• Supplied information:
╭──

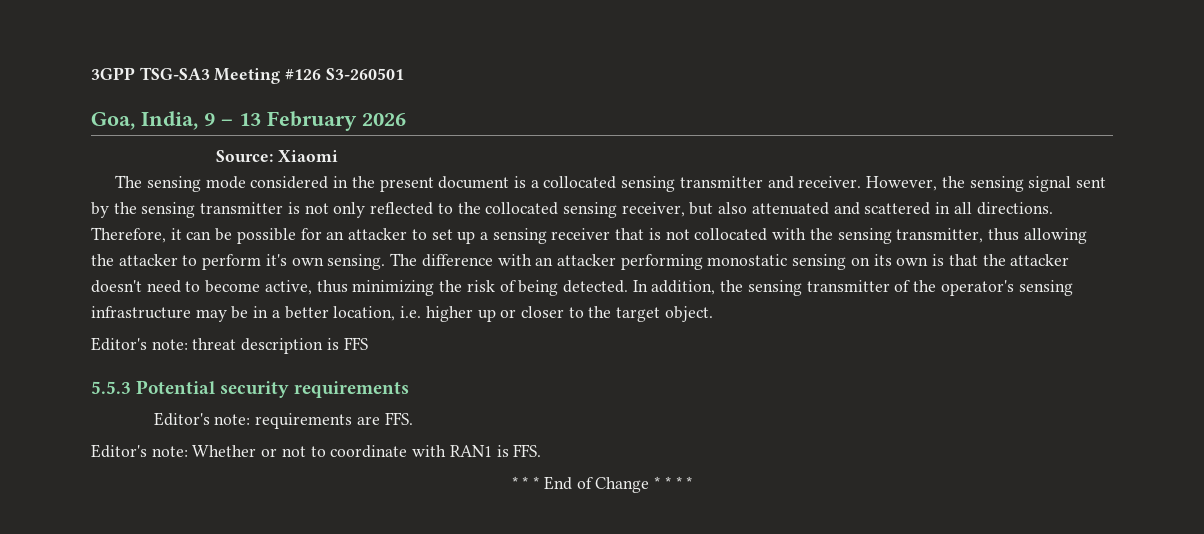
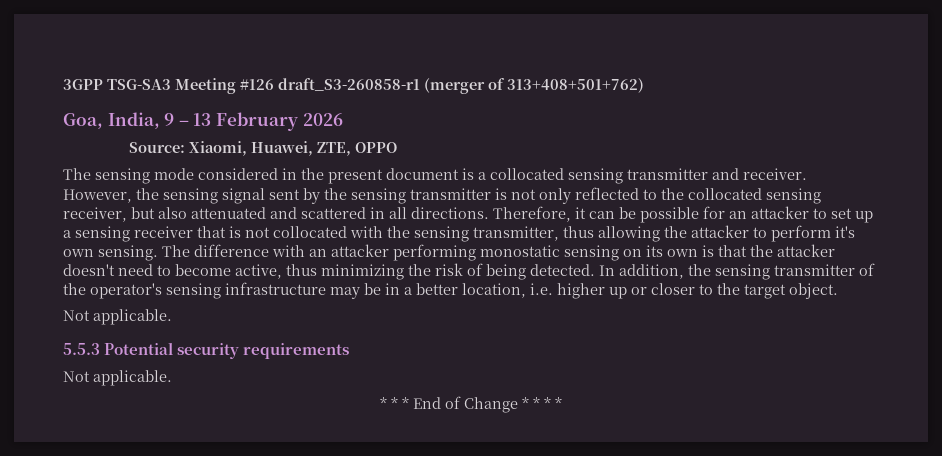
[325,68,404,80] S3-260501 -> [278,78,644,94] draft_S3-260858-r1 (merger of 313+408+501+762)
[278,150,339,162] Xiaomi -> [189,141,398,156] Xiaomi, Huawei, ZTE, OPPO
[91,337,368,354] [91,380,410,398] [153,412,413,429] [91,444,542,458] Editor's note: threat description is FFS // 5.5.3 Potential security requirements // Editor's note: requirements are FFS. // Editor's note: Whether or not to coordinate with RAN1 is FFS. -> [63,309,172,325] [63,342,350,359] [63,370,172,386] Not applicable. // 5.5.3 Potential security requirements // Not applicable.

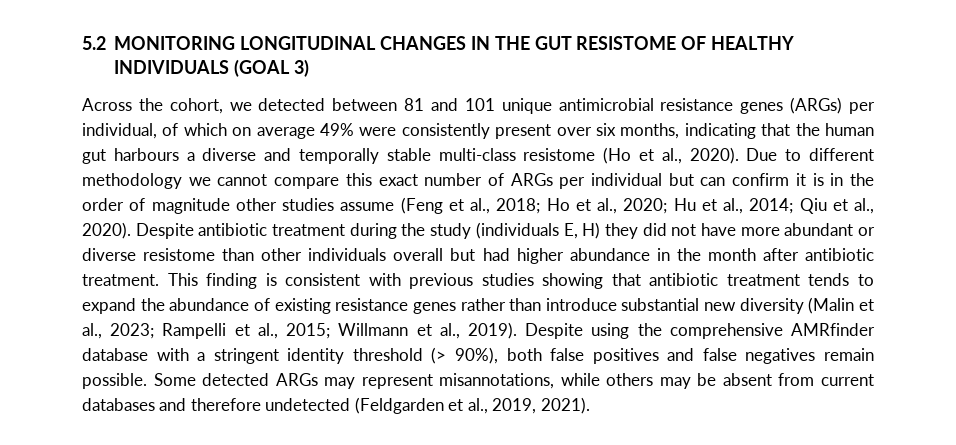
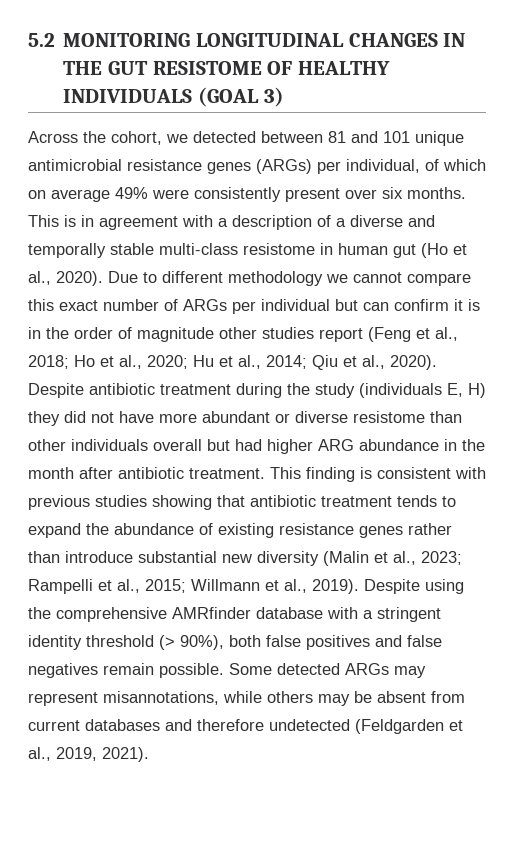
[620,123,874,139] [82,148,179,164] months, indicating that the human gut harbours -> [407,187,466,199] [28,215,331,230] months. This is in agreement with a description of
(596, 154) none -> [320,243,416,258] in human gut
[340,202,395,211] assume -> [319,328,363,342] report
(564, 256) none -> [318,439,354,451] ARG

╰──

• Task item:
The answer should be an exact copy of the material, with its pictures removed.

• Solution:
[325,68,404,80] S3-260501 -> [278,78,644,94] draft_S3-260858-r1 (merger of 313+408+501+762)
[278,150,339,162] Xiaomi -> [189,141,398,156] Xiaomi, Huawei, ZTE, OPPO
[91,337,368,354] [91,380,410,398] [153,412,413,429] [91,444,542,458] Editor's note: threat description is FFS // 5.5.3 Potential security requirements // Editor's note: requirements are FFS. // Editor's note: Whether or not to coordinate with RAN1 is FFS. -> [63,309,172,325] [63,342,350,359] [63,370,172,386] Not applicable. // 5.5.3 Potential security requirements // Not applicable.

[620,123,874,139] [82,148,179,164] months, indicating that the human gut harbours -> [407,187,466,199] [28,215,331,230] months. This is in agreement with a description of
(596, 154) none -> [320,243,416,258] in human gut
[340,202,395,211] assume -> [319,328,363,342] report
(564, 256) none -> [318,439,354,451] ARG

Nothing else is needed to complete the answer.